Kişi zamanın ve yaşadığı mekânın esaretini yaşar. Belirlenen zaman diliminde ve belirli olan bir ortamda hayat bulan iradesi ile bağımlılığının koparılamaz bağlarını ellerinde tutmak zorunluluğundadır.

İnsan varlığın-varlığının esiridir. Esaretinin anlamı olan var olma gerçekliği ile dünyanın ve evrenin merkezi parçası durumundadır.
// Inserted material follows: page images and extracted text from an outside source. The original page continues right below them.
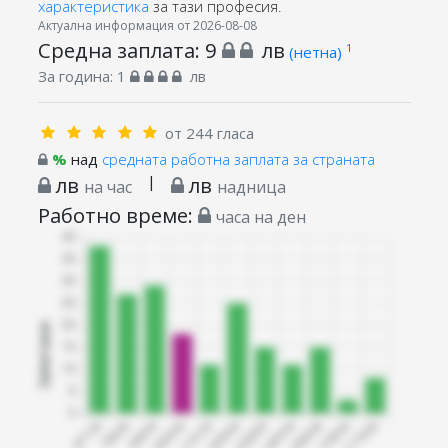
характеристика
за тази професия.
Актуална информация от 2026-08-08
Средна заплата:
9
лв
1
(нетна)
За година:
1
лв
от 244 гласа
%
над
средната работна заплата за страната
лв
|
лв
на час
надница
Работно време:
часа на ден
Запитани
İlahi olanın esaretini duyumsar insanoğlu!Var olmasını sağlayan donanımları sağladığından ve yaradılışının temellerini attığından dolayı kendini, benliğini, iradesini, özgürlüğünü, ruhunu var olmasına sebep olan güce ya da Tanrı inancına dayamak zorundadır.

Peki, sayılanlar zarar verici unsurlar mı?

İnsanın zorunluğu olduğu kurallar bütünlüğü kötüyü mü işaret ediyor?

Esaret denen kavram insanı hayat karşısında iradesiz, çaresiz ve mazlum mu bırakıyor?

Olmadığını veya insanın bedeni ve ruhu ile iki boyutunu, ihtiyaçlarını giderecek şekilde dengede tutması gerektiğini vurgulamak lazım.

Karşımıza çıkan kavram da işte bu: DENGE!

Hayatı, zamanı ve mekânı varlığımız ve yaşam şartlarımızla uyumlu hale getirmek, dengede tutmak... Mahrumiyet ile karıştırmadan, esaret kavramını toplumsal uyum ve sosyal denge kavramlarıyla ortaya koymak gerekiyor.